WHAT TO PRODUCE. The line containing "21: (539, 317, 0.78)" marks the end; write out exactly every line from the start of the data up to and including it, without the pictures.

· · · ·

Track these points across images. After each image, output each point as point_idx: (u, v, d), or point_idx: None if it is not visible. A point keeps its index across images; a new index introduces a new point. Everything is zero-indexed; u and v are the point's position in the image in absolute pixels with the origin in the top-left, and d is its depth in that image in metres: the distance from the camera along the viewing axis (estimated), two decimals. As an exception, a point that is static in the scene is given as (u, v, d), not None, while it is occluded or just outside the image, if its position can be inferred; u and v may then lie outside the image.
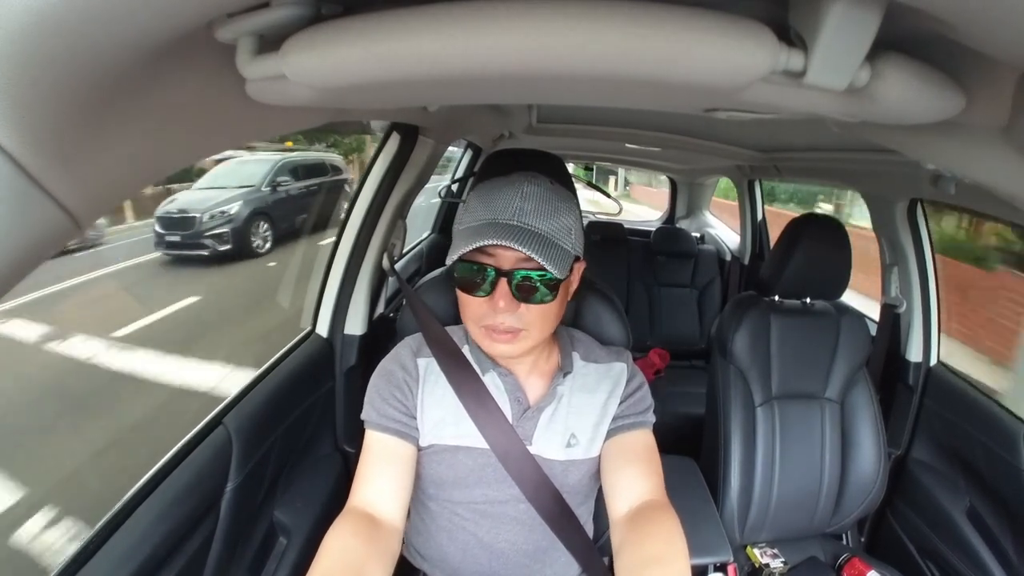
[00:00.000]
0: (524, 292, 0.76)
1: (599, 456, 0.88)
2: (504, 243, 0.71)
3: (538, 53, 0.43)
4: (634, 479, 0.82)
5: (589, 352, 0.93)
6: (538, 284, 0.76)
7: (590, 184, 3.97)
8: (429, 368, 0.88)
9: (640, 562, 0.69)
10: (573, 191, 0.94)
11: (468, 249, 0.72)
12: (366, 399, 0.86)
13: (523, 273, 0.75)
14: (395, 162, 1.36)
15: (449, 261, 0.75)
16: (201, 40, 0.46)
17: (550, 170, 0.95)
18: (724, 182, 3.71)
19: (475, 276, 0.76)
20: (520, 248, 0.71)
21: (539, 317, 0.78)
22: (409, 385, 0.86)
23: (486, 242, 0.71)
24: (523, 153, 1.15)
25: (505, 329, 0.77)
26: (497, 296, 0.75)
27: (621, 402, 0.89)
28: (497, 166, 1.11)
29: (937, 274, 1.64)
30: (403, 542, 0.84)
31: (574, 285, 0.86)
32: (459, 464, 0.85)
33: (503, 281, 0.75)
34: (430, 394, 0.86)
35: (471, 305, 0.79)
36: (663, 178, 4.38)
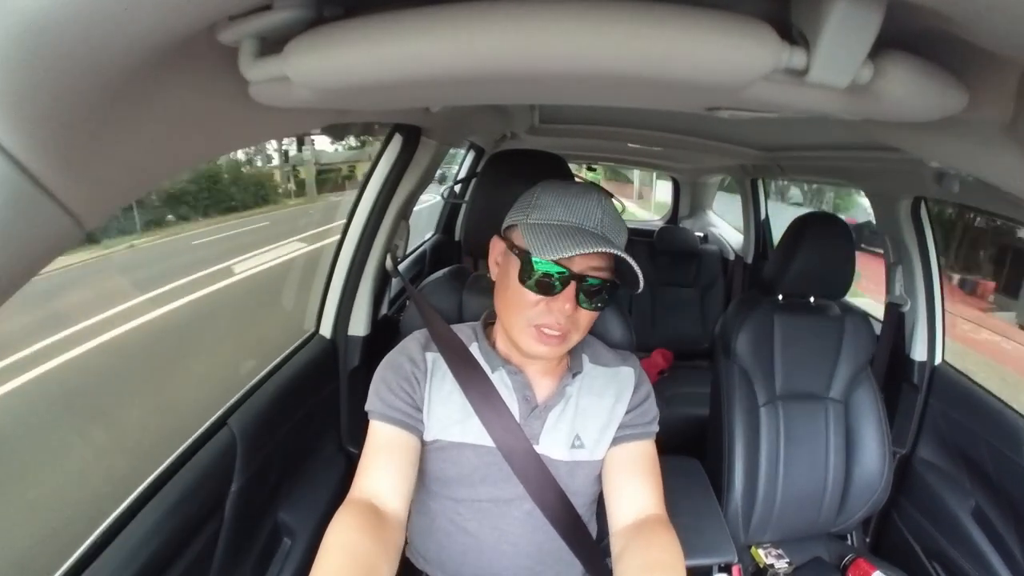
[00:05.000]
0: (589, 297, 0.78)
1: (603, 460, 0.89)
2: (615, 252, 0.74)
3: (540, 53, 0.43)
4: (636, 492, 0.84)
5: (597, 355, 0.94)
6: (597, 290, 0.78)
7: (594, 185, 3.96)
8: (437, 363, 0.88)
9: (643, 566, 0.71)
10: None
11: (586, 251, 0.72)
12: (371, 390, 0.86)
13: (592, 280, 0.77)
14: (398, 163, 1.37)
15: (552, 256, 0.73)
16: (203, 43, 0.46)
17: (554, 171, 0.95)
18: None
19: (548, 276, 0.77)
20: (632, 262, 0.74)
21: (587, 322, 0.81)
22: (417, 378, 0.86)
23: (601, 249, 0.73)
24: (526, 154, 1.15)
25: (557, 330, 0.78)
26: (563, 298, 0.77)
27: (629, 411, 0.89)
28: (501, 167, 1.11)
29: (941, 273, 1.64)
30: (406, 542, 0.84)
31: None
32: (464, 461, 0.85)
33: (573, 284, 0.77)
34: (437, 389, 0.86)
35: (526, 302, 0.79)
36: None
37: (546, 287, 0.77)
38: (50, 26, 0.30)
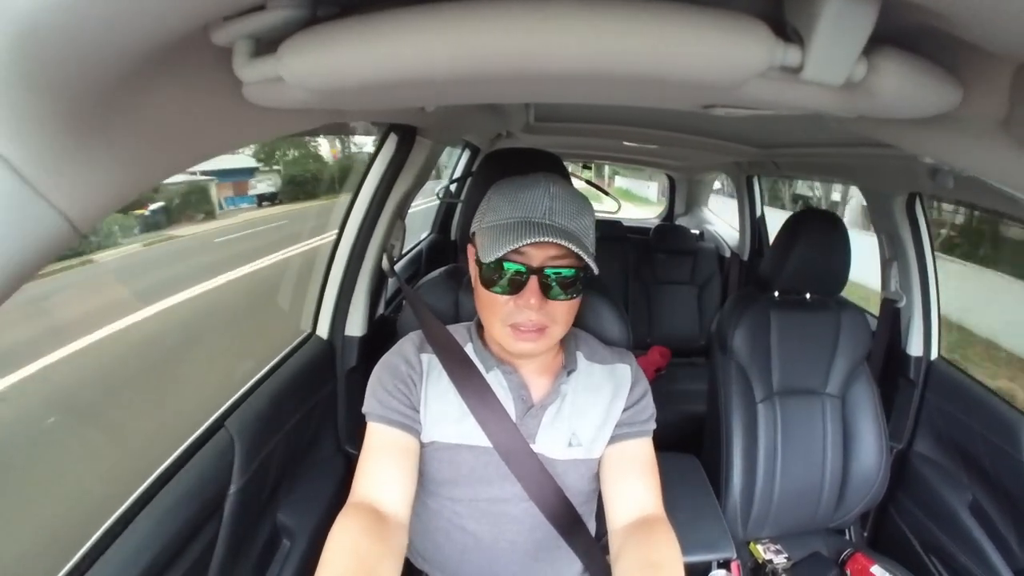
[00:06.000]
0: (552, 289, 0.77)
1: (600, 458, 0.89)
2: (552, 240, 0.72)
3: (534, 52, 0.43)
4: (634, 491, 0.84)
5: (593, 352, 0.94)
6: (566, 281, 0.77)
7: (589, 183, 3.98)
8: (432, 364, 0.88)
9: (640, 567, 0.71)
10: None
11: (515, 247, 0.72)
12: (368, 392, 0.86)
13: (553, 270, 0.76)
14: (393, 163, 1.36)
15: (490, 258, 0.74)
16: (197, 44, 0.46)
17: (549, 169, 0.94)
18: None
19: (506, 274, 0.77)
20: (568, 245, 0.72)
21: (564, 313, 0.80)
22: (412, 379, 0.86)
23: (532, 240, 0.72)
24: (522, 153, 1.15)
25: (532, 327, 0.78)
26: (528, 293, 0.76)
27: (626, 409, 0.89)
28: (495, 166, 1.11)
29: (936, 268, 1.64)
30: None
31: None
32: (461, 462, 0.85)
33: (534, 279, 0.76)
34: (433, 390, 0.86)
35: (497, 304, 0.79)
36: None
37: (508, 286, 0.77)
38: (42, 29, 0.30)
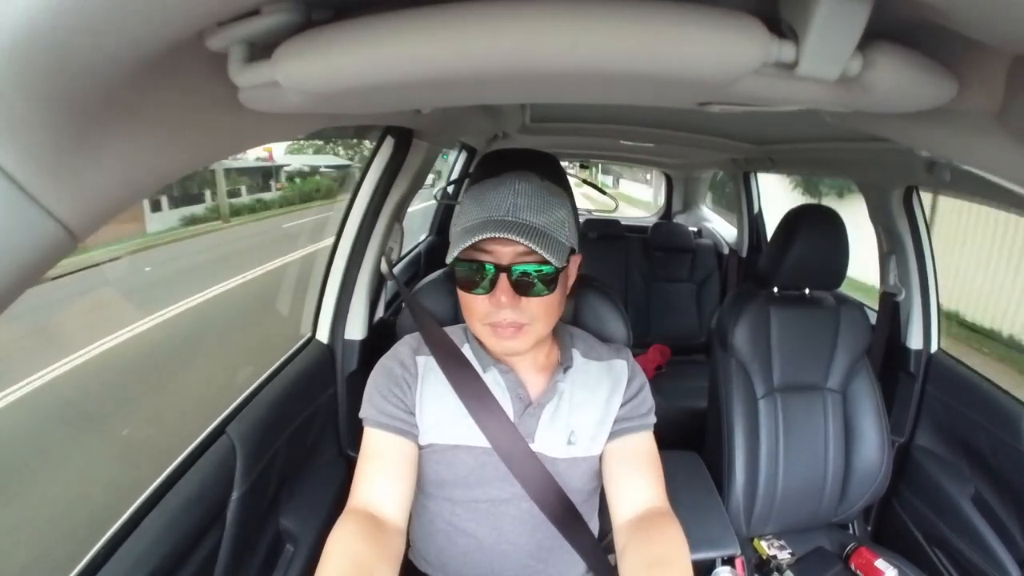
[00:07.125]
0: (524, 286, 0.77)
1: (601, 455, 0.89)
2: (502, 235, 0.72)
3: (529, 52, 0.43)
4: (637, 485, 0.84)
5: (589, 349, 0.94)
6: (537, 277, 0.77)
7: (585, 182, 3.99)
8: (428, 366, 0.88)
9: (646, 563, 0.71)
10: (567, 187, 0.95)
11: (466, 245, 0.73)
12: (365, 397, 0.86)
13: (522, 267, 0.76)
14: (390, 166, 1.36)
15: (449, 260, 0.76)
16: (192, 50, 0.46)
17: (544, 168, 0.95)
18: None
19: (475, 274, 0.77)
20: (518, 239, 0.72)
21: (541, 309, 0.80)
22: (408, 382, 0.86)
23: (483, 236, 0.72)
24: (517, 153, 1.14)
25: (509, 324, 0.78)
26: (498, 292, 0.76)
27: (623, 404, 0.89)
28: (491, 166, 1.10)
29: (935, 260, 1.65)
30: (408, 545, 0.84)
31: (572, 278, 0.86)
32: (459, 463, 0.84)
33: (503, 276, 0.76)
34: (430, 392, 0.86)
35: (474, 304, 0.79)
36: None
37: (480, 285, 0.78)
38: (38, 37, 0.30)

· · · ·

ANSWER SPACE.
Track these points across images. After each image, output each point as point_idx: (u, v, d), or point_idx: None if it is not visible. A point keeps its index across images; a new index introduces a new point. Everything is zero-indexed; u and v are the point's position in the image in absolute pixels with the origin in the top-left, and d is its depth in that image in metres: the distance from the camera along the viewing axis (estimated), two decimals. As an exception, a point that is static in the scene is given as (u, v, d), not None, while it is occluded or just outside the image, if its position can be inferred; u and v may then lie outside the image.
[00:00.000]
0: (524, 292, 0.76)
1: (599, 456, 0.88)
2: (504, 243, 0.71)
3: (538, 53, 0.43)
4: (634, 479, 0.82)
5: (589, 352, 0.93)
6: (538, 284, 0.76)
7: (590, 184, 3.97)
8: (429, 368, 0.88)
9: (640, 562, 0.69)
10: (573, 191, 0.94)
11: (468, 249, 0.72)
12: (366, 399, 0.86)
13: (523, 273, 0.75)
14: (395, 162, 1.36)
15: (449, 261, 0.75)
16: (201, 40, 0.46)
17: (550, 170, 0.95)
18: (724, 182, 3.71)
19: (475, 276, 0.76)
20: (520, 248, 0.71)
21: (539, 317, 0.78)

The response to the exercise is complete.